Bon... Mais encore ?

— Et eux ?

— Les anges ? Ils font simplement leur travail.

— J'en ai vu un une fois, aux Falaises Sanglantes.

— Les anges justiciers sont différents des anges gardiens qui vivent ici. D'ailleurs tu savais que la fille de ton maître s'était unie avec un ange de la Justice ?

— Heu... Non.

Morgal ne m'en a pas parlé, de ça. De manière général, il ne parle jamais de sa progéniture.

— Ah ! s'exclame le moine, nous y voilà !

Une étrange mélopée s'échappe de la porte d'airain qui se dresse face à nous. D'énormes chaines bloquent sont accès mais d'un signe de la main, Frère du Bon Conseil les anime et tels de gros serpents, elles se meuvent et s'écartent des battants.

La porte s'ouvre sur une terrasse, perdue au milieu d'un précipice monumental. Je regarde le moine les sourcils froncés, appréhendant la chaleur et la couleur verdâtre qui s'échappent.

— Je t'en prie, Binou, avance.

Forcé par les deux guerriers, j'arrive jusqu'à l'extrémité de la plate-forme et jette un œil dans le vide. Un magma immonde gronde à des dizaines de mètres plus bas. Je vois d'ici les bulles s'éclater sous la chaleur torride de cet abominable chaudron. En plus de ça, des voix résonnent le long des parois, psalmodiant de sombres paroles dans un dialecte qui m'échappe.

— Hum, sympathique, on s'en va ?

— Ah non, Binou. Ton chemin à toi, il continue en bas.

— C'est une plaisanterie ? Mais enfin, Frère du Bon Conseil, pourquoi ?

— Tu es appelé.

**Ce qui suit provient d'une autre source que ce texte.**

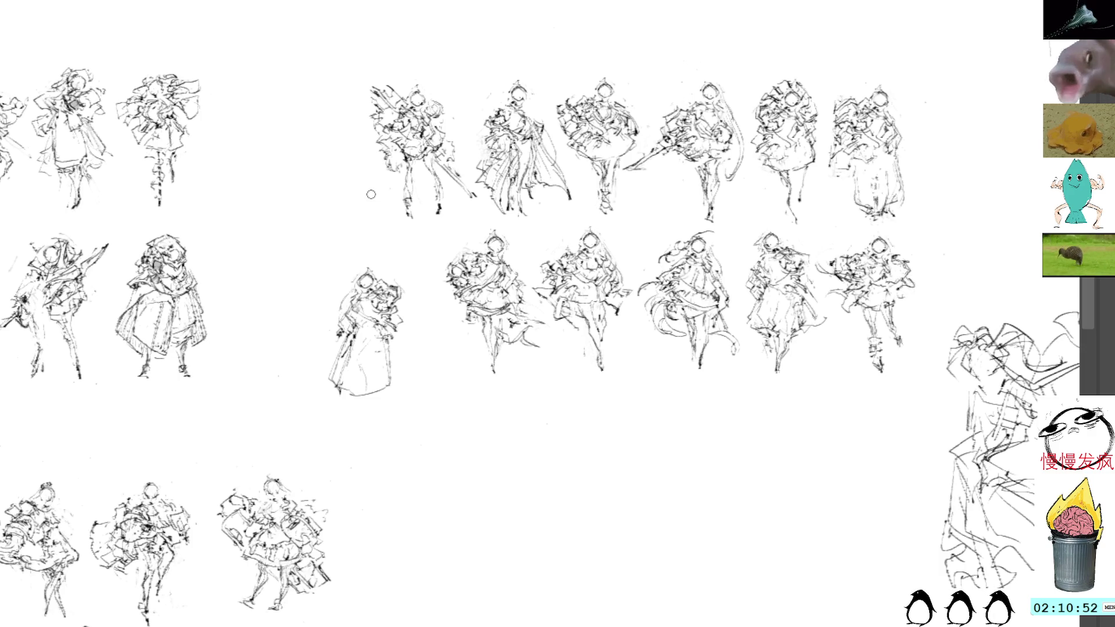
scroll(376, 180, "down", 2)
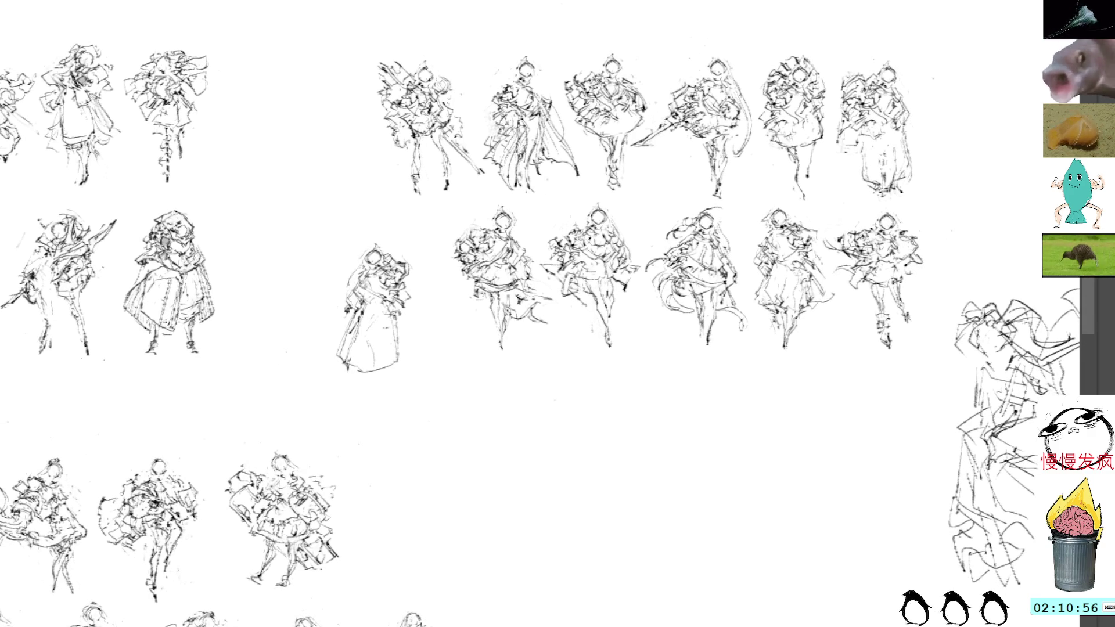
- Add small strokes near the figure's head, then ink its left robe edge and hem line
left_click_drag(372, 285, 379, 285)
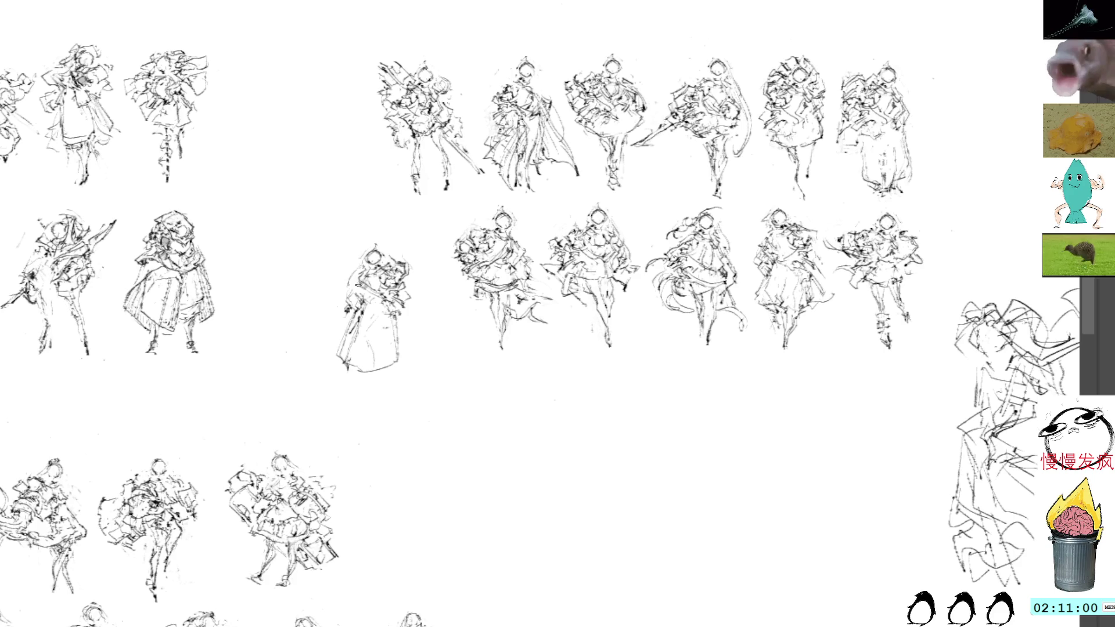
left_click_drag(355, 279, 350, 287)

Tu dois suivre.

— Mais j'ai pas le droit à un jugement ou à une connerie du genre ?

Le moine reste de marbre :

— Un jugement n'est pas nécessaire pour toi.

Pardon ? C'est quoi cette blague ?

Déterminé, je tourne les talons mais les deux anges bloquent ma retraite.

— Me force pas à déchainer leur force, intervient le moine, obéis, Binou, tout se passera bien.

Merci mais non, je ne tiens pas à finir en côtelette grillée.

Avec ça, les voix accélèrent leur cadence comme si elles s'impatientaient.

— Le temps presse. Tant pis, emparez-vous de lui avant qu'il ne soit trop tard.

Sans la moindre hésitation, j'esquive mes deux geôliers et me précipite vers la porte. J'engloutis les mètres et me rapproche du seuil lorsqu'une fois encore, une forte poigne m'agrippe chaque bras. Et dans la bousculade, je ne réalise qu'après que j'ai décollé. Deux immenses ailes blanches se déploient dans le dos des anges.

Avec une coordination parfaite, ils m'enlèvent vers le bout de la terrasse et se mettent à planer au-dessus du magma infâme. Avec le plus grand calme, le moine frappe le sol de son sceptre et aussitôt, la bouche de l'enfer s'ouvre vers les profondeurs, tels un syphon dans cette lave verdâtre.

— Ne me lâchez-pas ! hurlé-je paniqué.

— Bon voyage Binou ! me souhaite Frère du Bon Conseil avec enthousiasme.

Aussitôt, les anges me lâchent et je chute vers les profondeurs. Je suis aussitôt englouti par cette gueule qui se referme sans pitié sur moi.

J'ai l'impression de sombrer sans fin, comme si j'étai à la fois dans les airs et dans des eaux obscures. La voix s'intensifie si fort que je me bouche les oreilles, sans parvenir à m'en débarrasser.

Je tressaille : quelque chose m'a frôlé la peau.

Inutile de chercher : aucune lumière dans cet endroit perdu, abandonné de tous. C'est abominable, je vais finir ainsi pour l'éternité, sous une chappe impénétrable.

Cette fois-ci, une main se referme sur mon poignet, puis une autre sur ma cuisse. Quelque chose agrippe ma nuque et mes cheveux. Je tente de crier mais rien n'y fait. On m'assaille de partout.

Et puis brusquement, j'ai l'impression que des griffes pénètrent dans ma peau pour me lacérer. Malgré le fait que je sois déjà mort, la douleur se ressent encore plus fort.

Et toujours ce chœur funèbre qui me transperce.

Un étau emprisonne brusquement ma main et me tire à travers les ténèbres, de plus en plus vite. J'ai l'impression de traverser des kilomètres même si aucun repère ne le prouve. Et puis au fond, apparait une lumière, très faible mais qui grossit au fur et à mesure que je me rapproche.

Elle croît en même temps qu'une chaleur étouffante me brûle de toute part. J'ai l'impression que ma peau se décolle, que mes os fondent, que tout mon être part en fumée.

Et puis la lumière se fait si vive que tout explose.